===== Exercise materials
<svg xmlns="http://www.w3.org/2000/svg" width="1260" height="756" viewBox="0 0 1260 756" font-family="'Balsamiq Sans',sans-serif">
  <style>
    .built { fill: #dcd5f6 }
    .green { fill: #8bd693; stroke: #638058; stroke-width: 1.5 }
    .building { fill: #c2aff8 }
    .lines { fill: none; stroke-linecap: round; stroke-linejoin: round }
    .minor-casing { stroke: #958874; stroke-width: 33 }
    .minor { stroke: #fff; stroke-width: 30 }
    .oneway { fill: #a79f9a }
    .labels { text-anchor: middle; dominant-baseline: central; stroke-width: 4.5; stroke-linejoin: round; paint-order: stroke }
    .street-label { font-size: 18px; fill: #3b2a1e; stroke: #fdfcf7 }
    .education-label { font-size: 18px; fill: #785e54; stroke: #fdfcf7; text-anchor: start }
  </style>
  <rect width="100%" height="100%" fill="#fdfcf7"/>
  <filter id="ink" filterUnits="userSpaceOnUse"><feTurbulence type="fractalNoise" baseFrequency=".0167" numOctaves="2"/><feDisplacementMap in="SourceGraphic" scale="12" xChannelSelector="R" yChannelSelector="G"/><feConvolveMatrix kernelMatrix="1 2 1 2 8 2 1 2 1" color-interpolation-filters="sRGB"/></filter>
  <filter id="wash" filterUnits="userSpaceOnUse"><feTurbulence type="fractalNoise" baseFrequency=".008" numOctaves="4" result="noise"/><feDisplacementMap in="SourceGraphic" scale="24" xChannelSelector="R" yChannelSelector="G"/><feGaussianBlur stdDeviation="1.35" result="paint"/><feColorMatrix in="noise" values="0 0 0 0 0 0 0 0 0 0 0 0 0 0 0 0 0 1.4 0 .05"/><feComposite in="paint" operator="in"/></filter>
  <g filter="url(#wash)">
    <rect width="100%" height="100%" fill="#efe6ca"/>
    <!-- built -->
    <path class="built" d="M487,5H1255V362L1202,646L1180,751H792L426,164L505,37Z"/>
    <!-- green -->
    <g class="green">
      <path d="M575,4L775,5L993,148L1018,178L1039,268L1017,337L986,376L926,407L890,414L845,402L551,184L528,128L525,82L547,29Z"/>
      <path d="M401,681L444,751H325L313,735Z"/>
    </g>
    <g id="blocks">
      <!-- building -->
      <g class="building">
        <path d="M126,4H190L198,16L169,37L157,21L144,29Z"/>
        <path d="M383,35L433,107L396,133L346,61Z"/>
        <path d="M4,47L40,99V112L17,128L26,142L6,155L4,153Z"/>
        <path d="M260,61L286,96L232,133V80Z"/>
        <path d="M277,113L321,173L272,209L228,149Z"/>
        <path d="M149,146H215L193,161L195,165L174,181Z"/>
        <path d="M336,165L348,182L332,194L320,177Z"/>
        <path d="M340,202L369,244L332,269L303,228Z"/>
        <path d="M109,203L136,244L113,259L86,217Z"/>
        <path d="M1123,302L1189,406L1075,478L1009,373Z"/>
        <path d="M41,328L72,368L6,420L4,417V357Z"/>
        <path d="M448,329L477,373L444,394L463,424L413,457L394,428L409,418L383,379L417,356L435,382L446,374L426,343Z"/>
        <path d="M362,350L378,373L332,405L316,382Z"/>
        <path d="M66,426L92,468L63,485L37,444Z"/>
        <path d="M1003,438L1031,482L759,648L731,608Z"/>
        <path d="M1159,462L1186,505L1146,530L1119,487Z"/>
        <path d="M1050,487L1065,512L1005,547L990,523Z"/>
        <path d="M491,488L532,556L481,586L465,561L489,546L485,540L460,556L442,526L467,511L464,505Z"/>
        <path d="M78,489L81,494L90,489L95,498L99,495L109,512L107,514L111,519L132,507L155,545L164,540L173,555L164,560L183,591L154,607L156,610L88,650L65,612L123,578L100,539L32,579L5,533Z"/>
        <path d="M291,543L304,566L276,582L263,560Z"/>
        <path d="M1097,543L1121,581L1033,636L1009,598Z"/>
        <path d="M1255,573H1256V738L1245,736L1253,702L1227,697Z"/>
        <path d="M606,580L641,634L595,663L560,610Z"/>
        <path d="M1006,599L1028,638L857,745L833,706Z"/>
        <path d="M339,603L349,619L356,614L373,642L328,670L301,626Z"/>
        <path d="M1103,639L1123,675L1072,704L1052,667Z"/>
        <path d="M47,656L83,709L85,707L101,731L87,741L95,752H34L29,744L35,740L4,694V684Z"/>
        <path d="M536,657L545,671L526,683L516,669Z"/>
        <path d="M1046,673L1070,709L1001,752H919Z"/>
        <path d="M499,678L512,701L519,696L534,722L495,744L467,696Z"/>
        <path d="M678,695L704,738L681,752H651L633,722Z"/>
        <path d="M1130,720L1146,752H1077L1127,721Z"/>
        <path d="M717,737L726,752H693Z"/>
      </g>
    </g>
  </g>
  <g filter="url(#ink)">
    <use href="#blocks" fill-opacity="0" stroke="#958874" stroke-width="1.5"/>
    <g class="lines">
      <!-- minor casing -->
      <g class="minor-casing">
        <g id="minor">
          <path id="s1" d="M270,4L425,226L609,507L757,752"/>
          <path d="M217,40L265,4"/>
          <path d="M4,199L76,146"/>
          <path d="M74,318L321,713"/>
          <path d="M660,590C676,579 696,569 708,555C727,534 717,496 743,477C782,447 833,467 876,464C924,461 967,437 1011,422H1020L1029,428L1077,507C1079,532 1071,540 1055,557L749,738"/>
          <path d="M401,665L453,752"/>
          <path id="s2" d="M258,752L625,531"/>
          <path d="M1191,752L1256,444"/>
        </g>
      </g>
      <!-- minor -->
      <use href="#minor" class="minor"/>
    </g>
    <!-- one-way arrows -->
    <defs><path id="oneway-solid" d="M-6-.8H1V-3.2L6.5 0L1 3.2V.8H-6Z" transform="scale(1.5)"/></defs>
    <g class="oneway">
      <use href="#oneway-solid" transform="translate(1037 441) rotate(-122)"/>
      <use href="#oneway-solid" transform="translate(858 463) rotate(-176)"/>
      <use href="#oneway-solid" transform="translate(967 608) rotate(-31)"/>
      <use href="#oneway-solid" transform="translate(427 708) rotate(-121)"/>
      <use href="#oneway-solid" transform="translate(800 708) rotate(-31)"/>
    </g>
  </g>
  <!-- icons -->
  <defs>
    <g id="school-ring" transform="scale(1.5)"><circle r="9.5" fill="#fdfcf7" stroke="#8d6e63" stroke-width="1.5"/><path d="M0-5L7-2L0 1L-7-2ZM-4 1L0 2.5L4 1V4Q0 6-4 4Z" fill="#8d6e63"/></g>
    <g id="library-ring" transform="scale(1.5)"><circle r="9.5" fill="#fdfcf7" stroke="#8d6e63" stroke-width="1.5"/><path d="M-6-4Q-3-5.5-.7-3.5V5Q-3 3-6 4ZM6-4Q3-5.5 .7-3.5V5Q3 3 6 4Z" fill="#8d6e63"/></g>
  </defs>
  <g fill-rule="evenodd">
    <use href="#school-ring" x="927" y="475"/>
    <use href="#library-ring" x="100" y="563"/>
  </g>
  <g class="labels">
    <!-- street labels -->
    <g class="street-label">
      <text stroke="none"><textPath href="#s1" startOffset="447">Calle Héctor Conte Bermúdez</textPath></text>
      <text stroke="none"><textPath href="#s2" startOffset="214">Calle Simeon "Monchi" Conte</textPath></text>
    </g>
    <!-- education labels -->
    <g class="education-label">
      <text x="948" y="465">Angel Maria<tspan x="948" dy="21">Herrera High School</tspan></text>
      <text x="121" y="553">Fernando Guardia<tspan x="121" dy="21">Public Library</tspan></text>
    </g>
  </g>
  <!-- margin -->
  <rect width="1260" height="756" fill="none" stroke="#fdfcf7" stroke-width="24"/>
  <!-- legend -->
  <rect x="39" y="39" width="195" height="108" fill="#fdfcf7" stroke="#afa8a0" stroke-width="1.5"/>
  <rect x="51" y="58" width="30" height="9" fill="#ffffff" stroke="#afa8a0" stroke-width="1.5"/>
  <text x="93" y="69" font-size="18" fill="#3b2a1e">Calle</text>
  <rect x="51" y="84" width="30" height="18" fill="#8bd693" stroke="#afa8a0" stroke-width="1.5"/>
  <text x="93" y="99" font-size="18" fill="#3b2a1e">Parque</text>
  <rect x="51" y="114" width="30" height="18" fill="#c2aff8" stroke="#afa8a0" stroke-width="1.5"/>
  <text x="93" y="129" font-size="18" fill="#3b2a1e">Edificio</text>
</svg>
==========
Exercise aim – Of the entries above, repeat exactly the lines from the line with "none; stroke-linecap: round;" through the line with "middle; dominant-baseline: central;", both of them included.

Exercise answer –
    .lines { fill: none; stroke-linecap: round; stroke-linejoin: round }
    .minor-casing { stroke: #958874; stroke-width: 33 }
    .minor { stroke: #fff; stroke-width: 30 }
    .oneway { fill: #a79f9a }
    .labels { text-anchor: middle; dominant-baseline: central; stroke-width: 4.5; stroke-linejoin: round; paint-order: stroke }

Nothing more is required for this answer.